Anyway, recently, cats have been in the news. This just came out about a cloned red fluorescent cat
I have to admit when I first saw this, I was kind of in shock as to why. The Korean researchers say this research will help with diseases in both humans and animals, including rare animals that are on the brink of extinction.
I did a little researching, and it's quite interesting about the spectral array of fluorescent proteins. Apparently, they can quantify many different cellular processes in the body, are nontoxic and very stable. I'm not a biologist, so I do not know enough about all the implications of this type of research. What I do know however, is that in general, the investigation of genes, gene therapy, personalized medicine, etc. are all moving at alarmingly fast rates.

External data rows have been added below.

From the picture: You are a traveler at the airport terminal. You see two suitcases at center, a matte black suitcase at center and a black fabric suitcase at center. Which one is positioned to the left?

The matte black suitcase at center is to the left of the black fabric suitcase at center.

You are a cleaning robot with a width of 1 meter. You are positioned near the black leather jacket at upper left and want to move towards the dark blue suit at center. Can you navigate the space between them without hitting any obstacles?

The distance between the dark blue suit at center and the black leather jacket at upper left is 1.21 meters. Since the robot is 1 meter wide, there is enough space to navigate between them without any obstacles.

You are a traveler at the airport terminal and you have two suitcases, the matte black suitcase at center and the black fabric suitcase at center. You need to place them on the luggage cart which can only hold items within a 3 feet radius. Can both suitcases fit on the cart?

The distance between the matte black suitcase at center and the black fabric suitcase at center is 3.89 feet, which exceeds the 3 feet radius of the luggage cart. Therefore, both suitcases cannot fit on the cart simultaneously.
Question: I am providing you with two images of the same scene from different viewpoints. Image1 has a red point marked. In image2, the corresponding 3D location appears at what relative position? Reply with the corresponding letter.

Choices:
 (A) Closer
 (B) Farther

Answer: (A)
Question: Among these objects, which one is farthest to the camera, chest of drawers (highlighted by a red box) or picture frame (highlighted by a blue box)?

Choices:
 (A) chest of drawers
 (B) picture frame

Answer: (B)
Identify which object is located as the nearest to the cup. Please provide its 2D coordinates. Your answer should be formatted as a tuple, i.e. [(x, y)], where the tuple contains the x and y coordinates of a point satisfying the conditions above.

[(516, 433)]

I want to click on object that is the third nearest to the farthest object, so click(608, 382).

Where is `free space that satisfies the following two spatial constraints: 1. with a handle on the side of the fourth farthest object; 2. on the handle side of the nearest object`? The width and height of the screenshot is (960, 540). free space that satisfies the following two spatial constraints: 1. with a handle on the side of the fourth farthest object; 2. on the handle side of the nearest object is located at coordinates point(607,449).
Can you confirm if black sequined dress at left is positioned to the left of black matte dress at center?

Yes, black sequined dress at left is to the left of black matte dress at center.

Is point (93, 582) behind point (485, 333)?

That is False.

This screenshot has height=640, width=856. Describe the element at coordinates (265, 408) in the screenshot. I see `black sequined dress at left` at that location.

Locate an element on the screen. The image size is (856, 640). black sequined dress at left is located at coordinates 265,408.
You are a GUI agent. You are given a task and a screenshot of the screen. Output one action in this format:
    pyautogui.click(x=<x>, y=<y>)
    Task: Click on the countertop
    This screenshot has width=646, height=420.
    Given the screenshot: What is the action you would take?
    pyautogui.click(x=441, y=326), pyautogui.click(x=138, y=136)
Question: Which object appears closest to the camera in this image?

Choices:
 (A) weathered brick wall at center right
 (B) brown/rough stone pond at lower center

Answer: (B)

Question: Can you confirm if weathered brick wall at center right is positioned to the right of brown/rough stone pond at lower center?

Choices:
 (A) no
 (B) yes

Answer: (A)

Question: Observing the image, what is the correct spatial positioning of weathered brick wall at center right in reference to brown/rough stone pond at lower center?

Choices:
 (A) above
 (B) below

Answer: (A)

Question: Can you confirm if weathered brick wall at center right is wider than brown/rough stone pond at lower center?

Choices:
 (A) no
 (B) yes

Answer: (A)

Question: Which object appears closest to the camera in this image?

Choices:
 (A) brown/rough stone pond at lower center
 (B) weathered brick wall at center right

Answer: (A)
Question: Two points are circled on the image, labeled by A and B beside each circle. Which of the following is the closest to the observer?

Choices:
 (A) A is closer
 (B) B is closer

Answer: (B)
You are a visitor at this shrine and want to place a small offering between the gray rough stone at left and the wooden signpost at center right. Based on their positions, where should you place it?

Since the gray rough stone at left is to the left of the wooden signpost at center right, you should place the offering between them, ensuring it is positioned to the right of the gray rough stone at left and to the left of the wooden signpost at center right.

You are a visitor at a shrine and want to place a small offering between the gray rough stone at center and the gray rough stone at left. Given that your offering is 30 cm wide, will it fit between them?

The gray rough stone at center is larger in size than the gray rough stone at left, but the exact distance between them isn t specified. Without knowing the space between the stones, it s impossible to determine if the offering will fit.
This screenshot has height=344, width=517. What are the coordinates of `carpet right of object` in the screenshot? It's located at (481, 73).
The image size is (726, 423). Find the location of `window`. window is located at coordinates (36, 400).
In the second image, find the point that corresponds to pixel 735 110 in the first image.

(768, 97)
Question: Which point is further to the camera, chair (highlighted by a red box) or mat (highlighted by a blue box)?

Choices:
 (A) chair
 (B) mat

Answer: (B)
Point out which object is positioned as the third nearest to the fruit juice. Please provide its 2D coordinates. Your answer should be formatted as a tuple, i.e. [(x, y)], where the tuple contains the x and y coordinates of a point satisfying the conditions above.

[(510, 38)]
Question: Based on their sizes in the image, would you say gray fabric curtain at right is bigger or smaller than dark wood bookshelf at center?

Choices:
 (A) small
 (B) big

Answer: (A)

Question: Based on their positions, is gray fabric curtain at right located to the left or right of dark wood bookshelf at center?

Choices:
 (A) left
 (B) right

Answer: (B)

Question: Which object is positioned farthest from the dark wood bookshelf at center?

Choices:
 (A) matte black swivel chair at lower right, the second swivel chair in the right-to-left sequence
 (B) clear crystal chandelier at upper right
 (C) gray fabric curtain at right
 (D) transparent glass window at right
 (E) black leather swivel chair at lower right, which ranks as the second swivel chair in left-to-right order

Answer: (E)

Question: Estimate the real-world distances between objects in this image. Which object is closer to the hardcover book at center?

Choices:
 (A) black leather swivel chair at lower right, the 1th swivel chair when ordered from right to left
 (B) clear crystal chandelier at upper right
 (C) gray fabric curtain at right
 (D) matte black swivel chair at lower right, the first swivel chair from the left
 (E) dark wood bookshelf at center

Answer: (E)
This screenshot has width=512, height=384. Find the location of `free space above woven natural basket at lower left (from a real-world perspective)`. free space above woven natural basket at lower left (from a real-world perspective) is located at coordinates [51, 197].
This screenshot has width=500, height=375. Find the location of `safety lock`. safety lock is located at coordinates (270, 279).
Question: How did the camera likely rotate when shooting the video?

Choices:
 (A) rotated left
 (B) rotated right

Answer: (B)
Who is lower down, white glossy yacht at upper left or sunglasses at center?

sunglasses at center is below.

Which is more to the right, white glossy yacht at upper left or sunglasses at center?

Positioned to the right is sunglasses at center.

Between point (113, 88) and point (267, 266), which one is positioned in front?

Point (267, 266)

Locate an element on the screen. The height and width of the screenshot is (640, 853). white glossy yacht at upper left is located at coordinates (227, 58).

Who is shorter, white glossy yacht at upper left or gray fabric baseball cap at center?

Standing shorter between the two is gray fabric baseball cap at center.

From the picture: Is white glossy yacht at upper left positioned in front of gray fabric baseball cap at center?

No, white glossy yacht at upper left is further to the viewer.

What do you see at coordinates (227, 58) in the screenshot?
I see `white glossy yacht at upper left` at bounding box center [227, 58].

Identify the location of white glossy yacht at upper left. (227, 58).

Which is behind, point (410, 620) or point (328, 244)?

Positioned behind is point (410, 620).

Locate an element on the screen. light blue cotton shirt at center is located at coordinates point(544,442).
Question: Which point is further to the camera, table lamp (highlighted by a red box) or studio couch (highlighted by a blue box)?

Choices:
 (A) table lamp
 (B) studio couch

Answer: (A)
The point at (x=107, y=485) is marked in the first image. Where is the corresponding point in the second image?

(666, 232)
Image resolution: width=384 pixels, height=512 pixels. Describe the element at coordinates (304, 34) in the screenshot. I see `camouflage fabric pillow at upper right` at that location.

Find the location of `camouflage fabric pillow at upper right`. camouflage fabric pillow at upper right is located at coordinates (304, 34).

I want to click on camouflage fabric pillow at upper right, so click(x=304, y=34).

It's kind of exciting really to know that there is so much going on in this field of study, but at the same time, it reveals just how much we don't know either. That's when the ethical debate can come out on whether this is the right or wrong thing to do. My feeling is that if these types of studies can help further education, medicine, and treatments, then it can be worth it.
However, I do not think it is necessarily right to genetically alter animals who were meant to have certain characteristics. For example, I read awhile back about the new "exotic" pet being bred which was a hairless guinea pig. Though kind of cute, it just doesn't sit well with me. They were meant to have hair and fur. Okay, that's my spiel on genetic modifications.